On 13th July 1854 she was commissioned for service as a prison ship at Sheerness for Russian prisoners of war. From 1857 till 1868 she acted as a school ship
for the Steam Reserve. In 1869 she was broken up.
The Sixth “Devonshire”:
Built by Chatham Dockyard.
Designed by Sir William White.
First keel plate laid by the Prince of Wales, 25-3-1902.
10,850 tons; Length 450 ft.: Breadth 68 ft.: Depth 25 ft.: Speed 222 knots.
Armament: 4 x 7.5 inch; 6 x 6 inch 2 x 12 pounder; 22 x 3 pounder:
2 x 18 inch submerged torpedo tubes.
Commissioned on the 24th October 1905 the “Devonshire” served with the 1st Cruiser Squadron in the Channel Fleet. Almost at once she served as escort to the “ Victoria and Albert “ on the occasion of the visit of the King of Greece, and in August of the following year again, when King Edward paid a visit to the German Emperor. After being transferred to the 2nd Cruiser Squadron in the Atlantic Fleet, she was detached to form, with three other ships. a Special Service Squadron to visit South Africa in connection with the meeting of the Convention for the Federation of the South African Colonies 1908.

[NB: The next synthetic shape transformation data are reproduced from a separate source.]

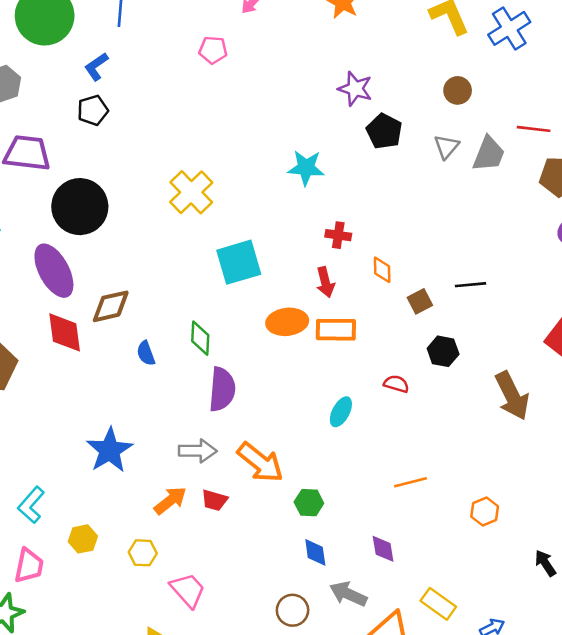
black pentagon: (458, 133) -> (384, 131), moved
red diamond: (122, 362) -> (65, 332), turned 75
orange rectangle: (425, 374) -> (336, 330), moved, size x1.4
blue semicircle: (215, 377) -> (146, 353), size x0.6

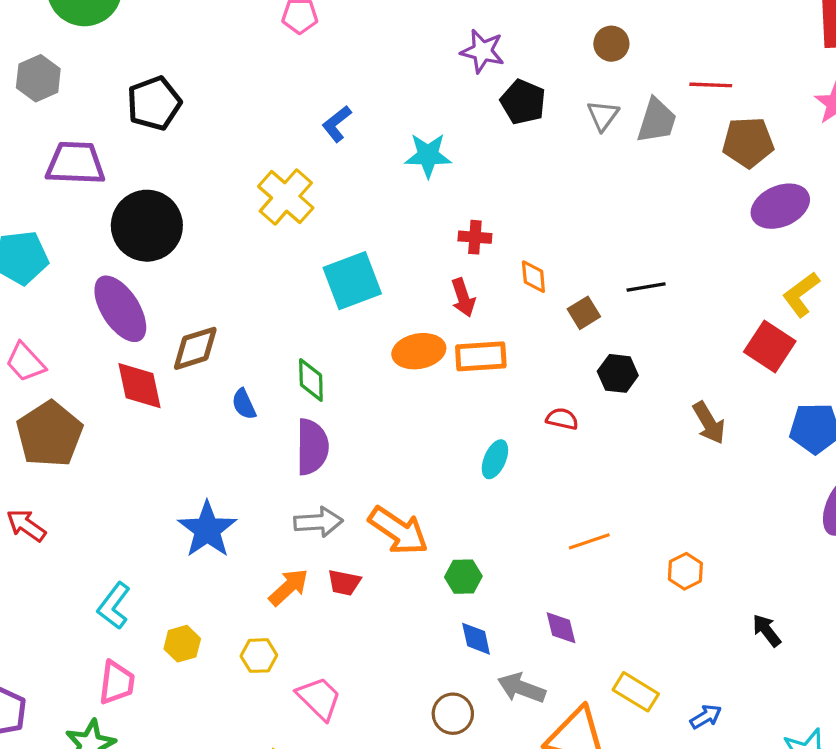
blue L-shape: (96, 67) -> (337, 124), moved
black pentagon: (93, 110) -> (154, 103), size x1.4
purple semicircle: (222, 389) -> (312, 447), moved
brown arrow: (512, 396) -> (709, 423), size x0.7

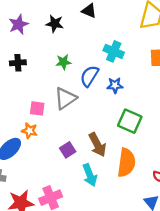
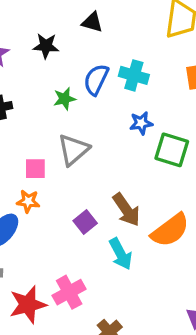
blue semicircle: (89, 76) -> (96, 80), moved
green square: (130, 121) -> (172, 150), moved
orange semicircle: (126, 163) -> (170, 230), turned 52

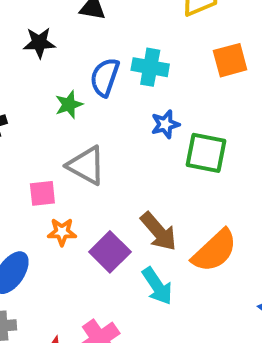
gray triangle: (73, 150) -> (86, 165), turned -44
orange star: (28, 201) -> (62, 232), moved
purple square: (85, 222) -> (110, 252), size x1.4

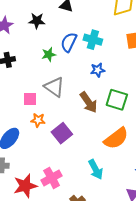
green square: (206, 153) -> (117, 100), moved
brown arrow: (159, 232) -> (89, 102), moved
cyan arrow: (157, 286) -> (96, 169), moved

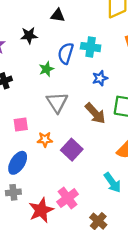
gray triangle: (54, 87) -> (57, 102), turned 30
pink square: (30, 99) -> (21, 125), moved

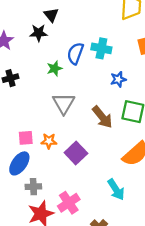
black triangle: (58, 15) -> (51, 15), moved, turned 40
blue star: (100, 78) -> (118, 79), moved
pink square: (21, 125) -> (26, 138), moved
gray cross: (13, 192) -> (33, 187), moved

“Devonshire” served in the 3rd Division of the Home Fleet at Devonport
until her refit at Gibraltar in 1912, after which she was transferred to the 3rd Cruiser
Squadron in the First Fleet.
On the 18th July 1914 “Devonshire” was at Spithead following a general mobilisation of the Home Fleets, which replaced the usual manouvres that year. Instead of demobilisation on the 26th of July as intended, the ships did not disperse, but, three days later the “ Devonshire “ in the First Fleet, henceforth known as the Grand Fleet, sailed for Scapa.
For the next two years the” Devonshire” served with the 3rd Cruiser Squadron, Grand Fleet ; based on Rosyth. On the 16th December 1914 she took part in the counter actions to the enemy raid on the Yorkshire coast and she was in the Dogger Bank action of the January of the following year.
From the 1st November 1916 until the end of hostilities the “Devonshire” was in the North American and West Indies Squadron when her task, which involved a great deal of sea time with little to show, was to patrol the chief northern trade routes, searching for commerce raiders.
After being paid off on 21st May 1919 for the last time she was sold, two
years later, to Messrs. T. W. Ward Ltd., of Sheffield, by whom she was broken up.
(For a fuller account see : “The King’s Ships,” H, S. Lecky).